** Opening Text block block **
# Best Fingerless Gloves for MTB???



## Tjeep_1999 (Dec 4, 2012)

I've tried a friend's full fingered gloves and just can't bring myself to covert over to them. I don't like the feel of them when I ride and here in NC it gets hot. My current fingerless gloves are pretty cheap and are starting to fall apart though...

Anyone besides me riding w/ fingerless gloves? It looks like they are mostly marketed as road biking gloves. I'm looking for something that:

1. Has half fingers that don't bunch up around the palm
2. Durable 
3. Comfortable w/ some measure of padding

I know it's all opinion based, but if I can narrow it down to a few models that alone will be helpful.

Thanks in advance!


----------



## Tjeep_1999 (Dec 4, 2012)

Wow... Am I really the only one that rides w/ fingerless gloves??? I tried a few on this weekend and I'm leaning towards getting Garneau 12C Air Gel Cycling gloves... The stitching on them is great and the half fingers feel like they will stay in place. Super comfy.

I also picked up a pair of Fox Reflex Gel Bike full finger Gloves while I was running around trying on gloves and running other errands. They were my fav full fingered gloves comfort wise and the sale was good, but those might be going back. I just can't get used to the full glove feel. I'm probably good now, but wanted to post in case someone else had a similar question.


----------



## d365 (Jun 13, 2006)

I've completely switched to full fingered gloves all the time. They'er at their best when it's hot, and my hands are all sweaty... I live in GA. I have some Giros with nothing but mesh on the top side. Not much hotter, at all, compared to fingerless, and the grip when sweaty is no contest.


----------



## boomslang64 (Feb 18, 2015)

Chop the fingers off some gloves...


I don't really get fingerless gloves.


----------



## noapathy (Jun 24, 2008)

I still ride the fingerless gloves in all but winter, but I'm a relic from the 90s. I have 3 pairs: Bontrager, Pearl Izumi, and Specialized. I can't recommend a specific glove, as I've found that fit is a very personal thing and can vary even among brands. I'd suggest going to the LBS and trying some on. Make sure there aren't any spots that feel uncomfortable and buy a pair. If you're cheap like me, write the exact model down so you know what to look for online later (like winter when they have blowout sales).


----------



## Mad.Mtb (Aug 4, 2014)

I have a Specialized and Giro pair. Live in Phoenix so fingerless work for me. I have never tried full-finger gloves, but as my riding is getting more frequent, I would try them out.


----------



## Ladmo (Jan 11, 2013)

Full fingered all the time. In the heat, my fingers get sweaty and then start slipping off the bars. I have some old fingerless gloves, but haven't worn them in a couple years.
** Closing Text block block **
** Opening Information provided block **
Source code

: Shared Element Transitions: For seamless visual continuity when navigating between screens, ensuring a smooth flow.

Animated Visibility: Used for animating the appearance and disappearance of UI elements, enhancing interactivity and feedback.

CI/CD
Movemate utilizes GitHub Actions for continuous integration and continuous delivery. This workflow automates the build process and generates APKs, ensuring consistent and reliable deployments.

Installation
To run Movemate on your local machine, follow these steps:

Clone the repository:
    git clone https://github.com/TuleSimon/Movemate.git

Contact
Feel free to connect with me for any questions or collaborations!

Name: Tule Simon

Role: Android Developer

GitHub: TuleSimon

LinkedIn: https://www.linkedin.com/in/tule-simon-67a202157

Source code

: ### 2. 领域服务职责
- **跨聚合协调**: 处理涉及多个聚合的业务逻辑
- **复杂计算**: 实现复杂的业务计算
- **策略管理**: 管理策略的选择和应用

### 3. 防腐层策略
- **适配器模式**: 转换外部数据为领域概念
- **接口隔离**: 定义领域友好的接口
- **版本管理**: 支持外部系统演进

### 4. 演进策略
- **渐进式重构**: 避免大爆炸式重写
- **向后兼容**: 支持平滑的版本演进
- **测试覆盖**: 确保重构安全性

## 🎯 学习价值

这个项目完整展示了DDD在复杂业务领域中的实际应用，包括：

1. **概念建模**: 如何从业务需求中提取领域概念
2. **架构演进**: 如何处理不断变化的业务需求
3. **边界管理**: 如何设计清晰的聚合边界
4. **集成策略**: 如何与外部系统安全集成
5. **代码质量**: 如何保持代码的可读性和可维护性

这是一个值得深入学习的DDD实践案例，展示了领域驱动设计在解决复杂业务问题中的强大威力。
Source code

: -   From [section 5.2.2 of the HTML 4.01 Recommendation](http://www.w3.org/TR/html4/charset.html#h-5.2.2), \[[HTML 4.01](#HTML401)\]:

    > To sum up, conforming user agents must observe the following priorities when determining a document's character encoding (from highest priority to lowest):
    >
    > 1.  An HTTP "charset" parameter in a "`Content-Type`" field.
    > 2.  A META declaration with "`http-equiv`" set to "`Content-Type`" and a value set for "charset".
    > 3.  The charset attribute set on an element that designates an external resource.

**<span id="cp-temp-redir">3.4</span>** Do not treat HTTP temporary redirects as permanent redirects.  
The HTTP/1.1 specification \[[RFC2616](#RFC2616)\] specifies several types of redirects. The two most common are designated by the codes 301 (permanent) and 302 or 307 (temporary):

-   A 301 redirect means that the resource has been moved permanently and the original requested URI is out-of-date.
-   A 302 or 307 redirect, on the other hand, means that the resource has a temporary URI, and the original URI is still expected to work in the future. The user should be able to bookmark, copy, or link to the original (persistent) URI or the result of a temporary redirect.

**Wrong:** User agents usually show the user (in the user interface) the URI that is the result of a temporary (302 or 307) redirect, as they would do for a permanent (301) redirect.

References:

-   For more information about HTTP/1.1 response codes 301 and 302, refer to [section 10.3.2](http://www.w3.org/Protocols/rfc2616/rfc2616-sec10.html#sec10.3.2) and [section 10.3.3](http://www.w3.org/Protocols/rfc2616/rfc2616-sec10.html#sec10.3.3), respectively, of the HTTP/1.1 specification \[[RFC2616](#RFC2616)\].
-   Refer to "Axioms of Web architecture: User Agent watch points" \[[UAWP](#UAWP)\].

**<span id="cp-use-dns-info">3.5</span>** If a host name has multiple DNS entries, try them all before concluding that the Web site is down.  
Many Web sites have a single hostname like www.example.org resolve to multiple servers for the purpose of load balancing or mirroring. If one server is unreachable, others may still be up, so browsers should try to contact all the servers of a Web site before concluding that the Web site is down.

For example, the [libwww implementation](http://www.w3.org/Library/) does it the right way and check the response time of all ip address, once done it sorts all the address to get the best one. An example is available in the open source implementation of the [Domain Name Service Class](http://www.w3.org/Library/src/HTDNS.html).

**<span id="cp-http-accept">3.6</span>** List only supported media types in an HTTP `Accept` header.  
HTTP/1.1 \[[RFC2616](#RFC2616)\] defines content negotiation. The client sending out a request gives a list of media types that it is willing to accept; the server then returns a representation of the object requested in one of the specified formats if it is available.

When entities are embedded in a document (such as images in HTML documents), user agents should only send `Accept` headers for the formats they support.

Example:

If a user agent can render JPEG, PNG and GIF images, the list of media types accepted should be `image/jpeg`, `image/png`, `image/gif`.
** Closing Information provided block **
• [Questions on the material]
[1] In the forum thread about fingerless mountain bike gloves, retype the passage starting with "I still ride" and going on through "have blowout sales).".
[2] In the forum thread about fingerless mountain bike gloves, which gloves does the original poster say he is leaning toward getting after trying some on over the weekend?
[3] Write the next part of the forum thread about fingerless mountain bike gloves, starting after its final post.

• [Solved tasks]
[1]
I still ride the fingerless gloves in all but winter, but I'm a relic from the 90s. I have 3 pairs: Bontrager, Pearl Izumi, and Specialized. I can't recommend a specific glove, as I've found that fit is a very personal thing and can vary even among brands. I'd suggest going to the LBS and trying some on. Make sure there aren't any spots that feel uncomfortable and buy a pair. If you're cheap like me, write the exact model down so you know what to look for online later (like winter when they have blowout sales).

[2] Garneau 12C Air Gel Cycling gloves

[3]
----------



## TwoTone (Jul 5, 2011)

For me point of wearing gloves is for some protect if I crash, so fingerless seems point less. So many full fingered that are still cool in summer that I just don't see a reason to go without.


----------



## Polishtea (Jan 6, 2014)

I wear fingerless gloves on my roadbike where full fingered gloves make it harder to grip properly. Gloves exist to protect, I'd never opt for fingerless on mountain bikes, I can still push all my phone buttons too. 

Even 100+ degree heat and 3,000ft climbing - I wear full fingered gloves and then put on a second pair when they soak through.


----------



## terrasmak (Jun 14, 2011)

I think my full finger gloves I wear for XC are lighter than my road gloves.


----------



## NordieBoy (Sep 26, 2004)

Polishtea said:


> Gloves exist to protect, I'd never opt for fingerless on mountain bikes, I can still push all my phone buttons too.


For me, gloves are only for grip.
I love my Specialized BG fingerless on the CX bike, but the palms slip on the carbon bar ends on the MTB.


----------



## tubbnation (Jul 6, 2015)

I dig the Garneau fingerless gloves I use. Think they're actually roadbike gloves. In any case, for me, grip is a big part of it, but I also like having a bit of padding at the palm. There's also a couple of little tabs to get them off without any hassle.


----------



## aski (Oct 12, 2006)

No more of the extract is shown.